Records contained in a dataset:
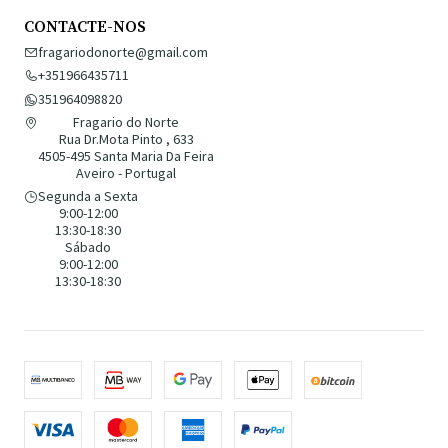
CONTACTE-NOS
fragariodonorte@gmail.com
+351966435711
351964098820
Fragario do Norte
Rua Dr.Mota Pinto , 633
4505-495 Santa Maria Da Feira
Aveiro - Portugal
Segunda a Sexta
9:00-12:00
13:30-18:30
Sábado
9:00-12:00
13:30-18:30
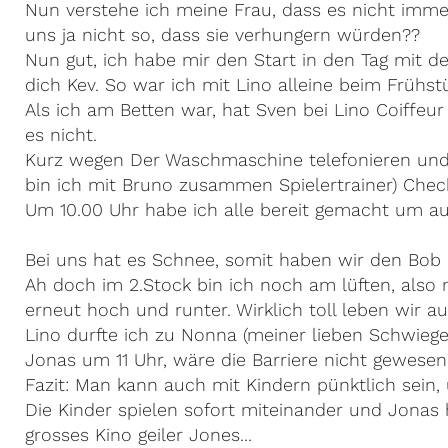
Nun verstehe ich meine Frau, dass es nicht imme
uns ja nicht so, dass sie verhungern würden??
Nun gut, ich habe mir den Start in den Tag mit 
dich Kev. So war ich mit Lino alleine beim Frühst
Als ich am Betten war, hat Sven bei Lino Coiffeur 
es nicht.
Kurz wegen Der Waschmaschine telefonieren und 
bin ich mit Bruno zusammen Spielertrainer) Chec
Um 10.00 Uhr habe ich alle bereit gemacht um auf
Bei uns hat es Schnee, somit haben wir den Bob u
Ah doch im 2.Stock bin ich noch am lüften, also
erneut hoch und runter. Wirklich toll leben wir au
Lino durfte ich zu Nonna (meiner lieben Schwieger
Jonas um 11 Uhr, wäre die Barriere nicht gewesen,
Fazit: Man kann auch mit Kindern pünktlich sein, 
Die Kinder spielen sofort miteinander und Jonas
grosses Kino geiler Jones...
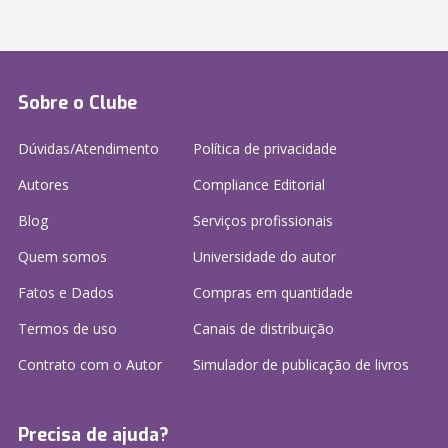
Sobre o Clube
Dúvidas/Atendimento
Política de privacidade
Autores
Compliance Editorial
Blog
Serviços profissionais
Quem somos
Universidade do autor
Fatos e Dados
Compras em quantidade
Termos de uso
Canais de distribuição
Contrato com o Autor
Simulador de publicação
de livros
Precisa de ajuda?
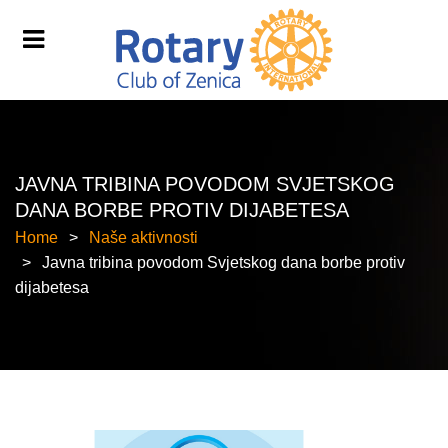
JAVNA TRIBINA POVODOM SVJETSKOG
DANA BORBE PROTIV DIJABETESA
Home
Naše aktivnosti
Javna tribina povodom Svjetskog dana borbe protiv
dijabetesa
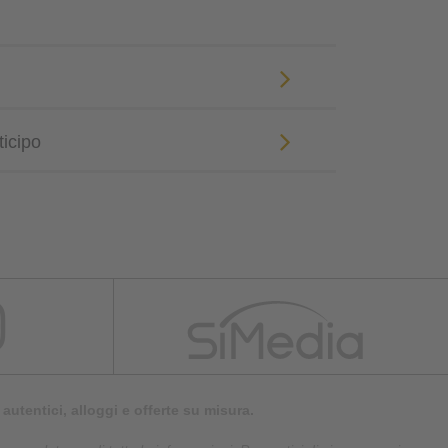
ticipo
autentici, alloggi e offerte su misura.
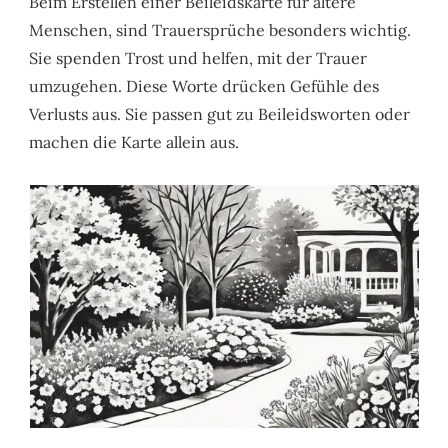
Beim Erstellen einer Beileidskarte für ältere
Menschen, sind Trauersprüche besonders wichtig.
Sie spenden Trost und helfen, mit der Trauer
umzugehen. Diese Worte drücken Gefühle des
Verlusts aus. Sie passen gut zu Beileidsworten oder
machen die Karte allein aus.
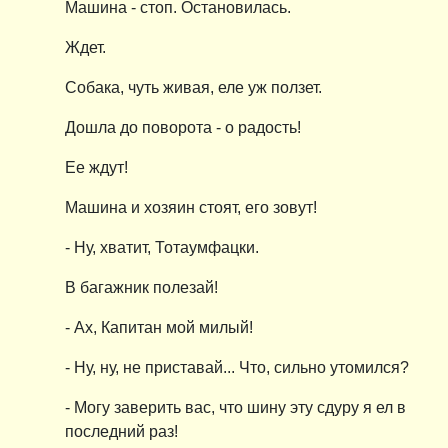
Машина - стоп. Остановилась.
Ждет.
Собака, чуть живая, еле уж ползет.
Дошла до поворота - о радость!
Ее ждут!
Машина и хозяин стоят, его зовут!
- Ну, хватит, Тотаумфацки.
В багажник полезай!
- Ах, Капитан мой милый!
- Ну, ну, не приставай... Что, сильно утомился?
- Могу заверить вас, что шину эту сдуру я ел в
последний раз!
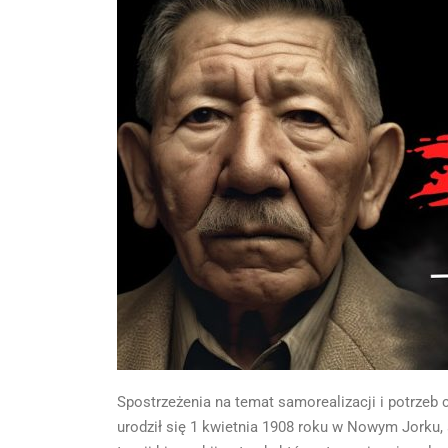
Spostrzeżenia na temat samorealizacji i potrze
urodził się 1 kwietnia 1908 roku w Nowym Jorku, 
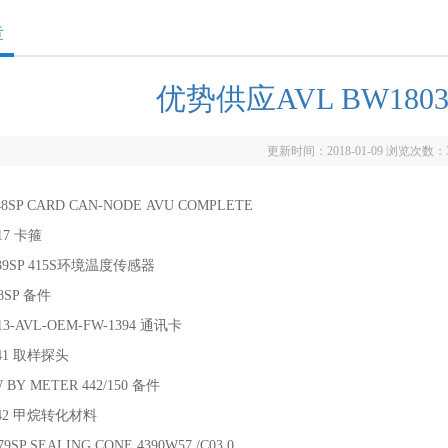
章
优势供应AVL BW180
更新时间：2018-01-09 浏览次数：
48SP CARD CAN-NODE AVU COMPLETE
17 卡箍
339SP 415S环境温度传感器
98SP 备件
13-AVL-OEM-FW-1394 通讯卡
341 取样探头
 BY METER 442/150 备件
342 甲烷转化材料
9SP SEALING CONE 4390W57./C03.0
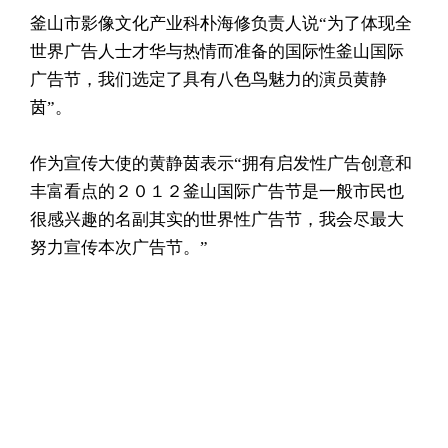
釜山市影像文化产业科朴海修负责人说“为了体现全
世界广告人士才华与热情而准备的国际性釜山国际
广告节，我们选定了具有八色鸟魅力的演员黄静
茵”。
作为宣传大使的黄静茵表示“拥有启发性广告创意和
丰富看点的２０１２釜山国际广告节是一般市民也
很感兴趣的名副其实的世界性广告节，我会尽最大
努力宣传本次广告节。”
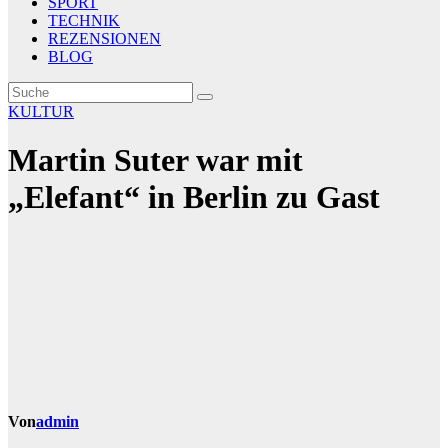
SPORT
TECHNIK
REZENSIONEN
BLOG
KULTUR
Martin Suter war mit
„Elefant“ in Berlin zu Gast
Von
admin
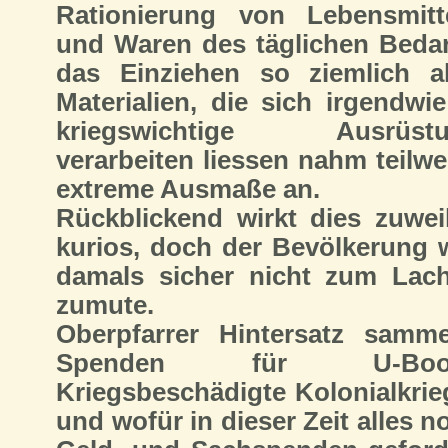
Rationierung von Lebensmitt
und Waren des täglichen Bedar
das Einziehen so ziemlich al
Materialien, die sich irgendwie
kriegswichtige Ausrüstu
verarbeiten liessen nahm teilwe
extreme Ausmaße an.
Rückblickend wirkt dies zuwei
kurios, doch der Bevölkerung 
damals sicher nicht zum Lac
zumute.
Oberpfarrer Hintersatz samme
Spenden für U-Boot
Kriegsbeschädigte Kolonialkrie
und wofür in dieser Zeit alles n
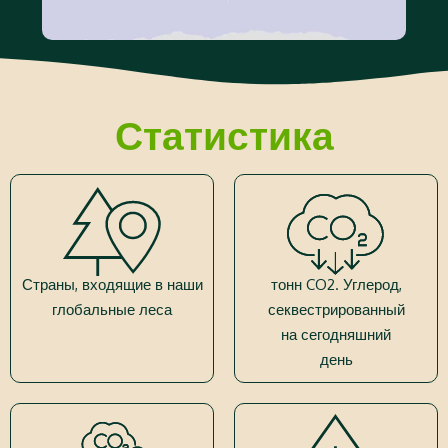
Статистика
Страны, входящие в наши
тонн CO2. Углерод,
глобальные леса
секвестрированный
на сегодняшний
день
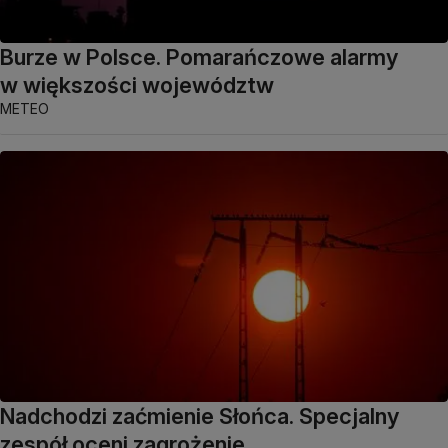
Burze w Polsce. Pomarańczowe alarmy
w większości województw
METEO
Nadchodzi zaćmienie Słońca. Specjalny
zespół oceni zagrożenie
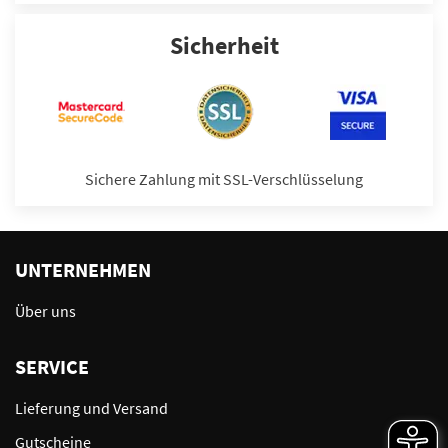
Sicherheit
Sichere Zahlung mit SSL-Verschlüsselung
UNTERNEHMEN
Über uns
SERVICE
Lieferung und Versand
Gutscheine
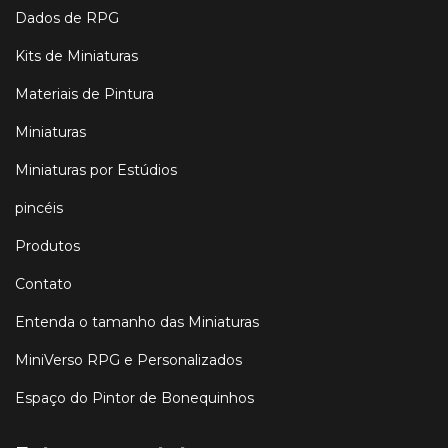
Dados de RPG
Kits de Miniaturas
Materiais de Pintura
Miniaturas
Miniaturas por Estúdios
pincéis
Produtos
Contato
Entenda o tamanho das Miniaturas
MiniVerso RPG e Personalizados
Espaço do Pintor de Bonequinhos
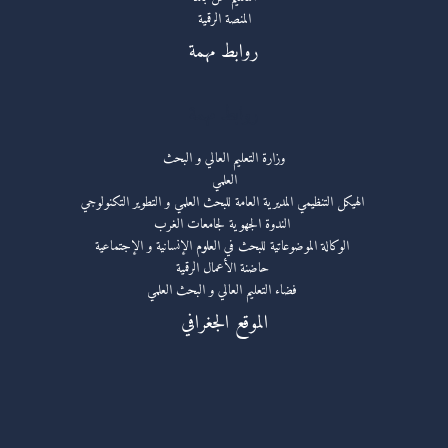
المنصة الرقمية
روابط مهمة
روابط مهمة
وزارة التعليم العالي و البحث
العلمي
الهيكل التنظيمي المديرية العامة للبحث العلمي و التطوير التكنولوجي
الندوة الجهوية لجامعات الغرب
الوكالة الموضوعاتية للبحث في العلوم الإنسانية و الإجتماعية
حاضنة الأعمال الرقمية
فضاء التعليم العالي و البحث العلمي
الموقع الجغرافي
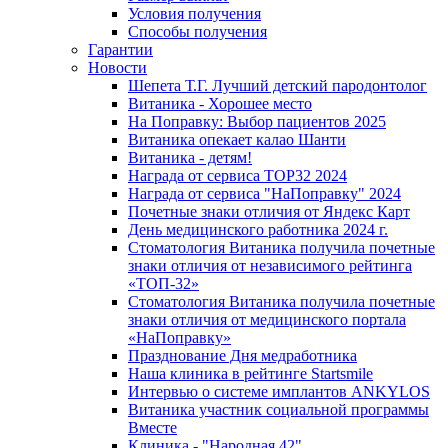
Условия получения
Способы получения
Гарантии
Новости
Шепета Т.Г. Лучший детский пародонтолог
Витаника - Хорошее место
На Поправку: Выбор пациентов 2025
Витаника опекает калао Шанти
Витаника - детям!
Награда от сервиса TOP32 2024
Награда от сервиса "НаПоправку" 2024
Почетные знаки отличия от Яндекс Карт
День медицинского работника 2024 г.
Стоматология Витаника получила почетные
знаки отличия от независимого рейтинга
«ТОП-32»
Стоматология Витаника получила почетные
знаки отличия от медицинского портала
«НаПоправку»
Празднование Дня медработника
Наша клиника в рейтинге Startsmile
Интервью о системе имплантов ANKYLOS
Витаника участник социальной программы
Вместе
Клиника - "Народная 42"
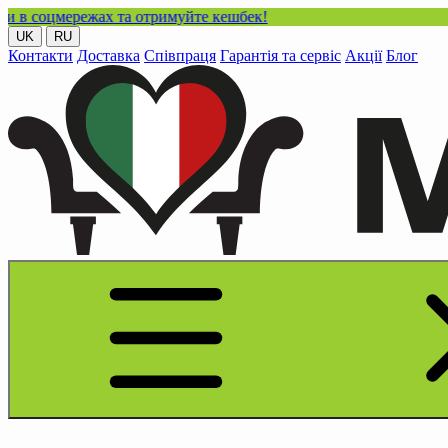
режах та отримуйте кешбек!
UK
RU
Контакти
Доставка
Співпраця
Гарантія та сервіс
Акції
Блог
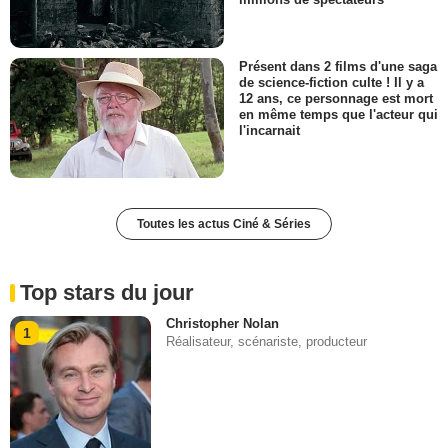
millions de spectateurs
Présent dans 2 films d'une saga
de science-fiction culte ! Il y a
12 ans, ce personnage est mort
en même temps que l'acteur qui
l'incarnait
Toutes les actus Ciné & Séries
Top stars du jour
Christopher Nolan
1
Réalisateur, scénariste, producteur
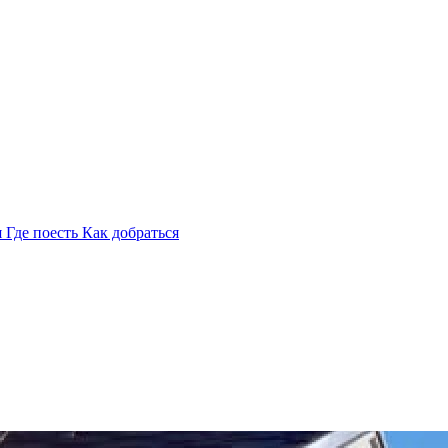
я
Где поесть
Как добраться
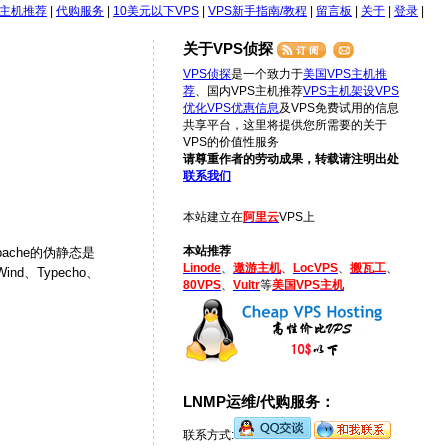
S主机推荐
|
代购服务
|
10美元以下VPS
|
VPS新手指南/教程
|
留言板
|
关于
|
登录
|
关于VPS侦探
VPS侦探
是一个致力于
美国VPS主机推
荐
、国内VPS主机推荐
VPS主机架设
VPS
优化
VPS优惠信息
及VPS免费试用的信息
共享平台，这里将提供您所需要的关于
VPS的价值性服务
请尊重作者的劳动成果，转载请注明出处
联系我们
本站建立在
阿里云
VPS上
本站推荐
ache的伪静态是
Linode
、
遨游主机
、
LocVPS
、
搬瓦工
、
nd、Typecho、
80VPS
、
Vultr
等
美国VPS主机
LNMP运维/代购服务：
联系方式:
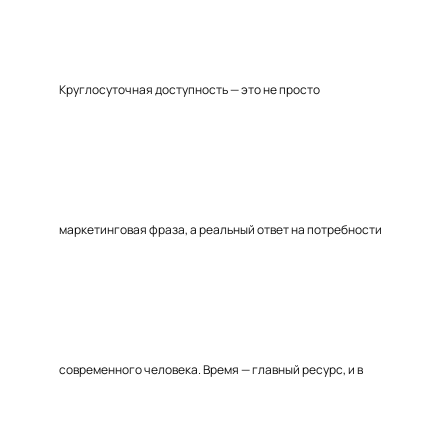
Круглосуточная доступность — это не просто
маркетинговая фраза, а реальный ответ на потребности
современного человека. Время — главный ресурс, и в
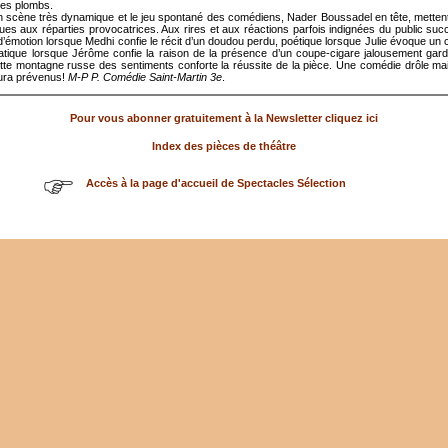
 les plombs.
 scène très dynamique et le jeu spontané des comédiens, Nader Boussadel en tête, metten
ues aux réparties provocatrices. Aux rires et aux réactions parfois indignées du public su
émotion lorsque Medhi confie le récit d’un doudou perdu, poétique lorsque Julie évoque un c
atique lorsque Jérôme confie la raison de la présence d’un coupe-cigare jalousement gar
te montagne russe des sentiments conforte la réussite de la pièce. Une comédie drôle ma
ura prévenus!
M-P P. Comédie Saint-Martin 3e
.
Pour vous abonner gratuitement à la Newsletter cliquez ici
Index des pièces de théâtre
Accès à la page d'accueil de Spectacles Sélection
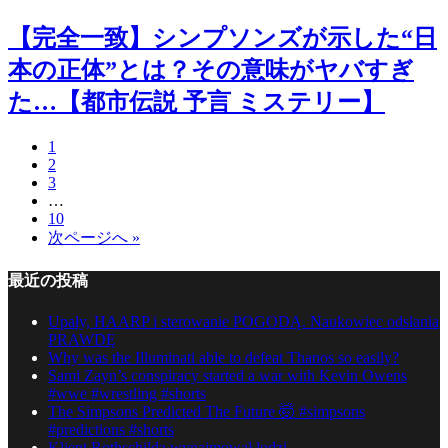
【完全一致】シンプソンズが示した“日
本の正体”とは？その意味がヤバすぎ
た…【都市伝説 予言 ミステリー】
1
2
3
…
10
次ページへ »
最近の投稿
Upały, HAARP i sterowanie POGODĄ. Naukowiec odsłania
PRAWDĘ
Why was the Illuminati able to defeat Thanos so easily?
Sami Zayn’s conspiracy started a war with Kevin Owens
#wwe #wrestling #shorts
The Simpsons Predicted The Future 🤯 #simpsons
#predictions #shorts
Klient Rothschilda wynajmował ludzi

Task to complete: Could you report how many lines of the entries include the word "получения"? Only the number is needed.

Output: 2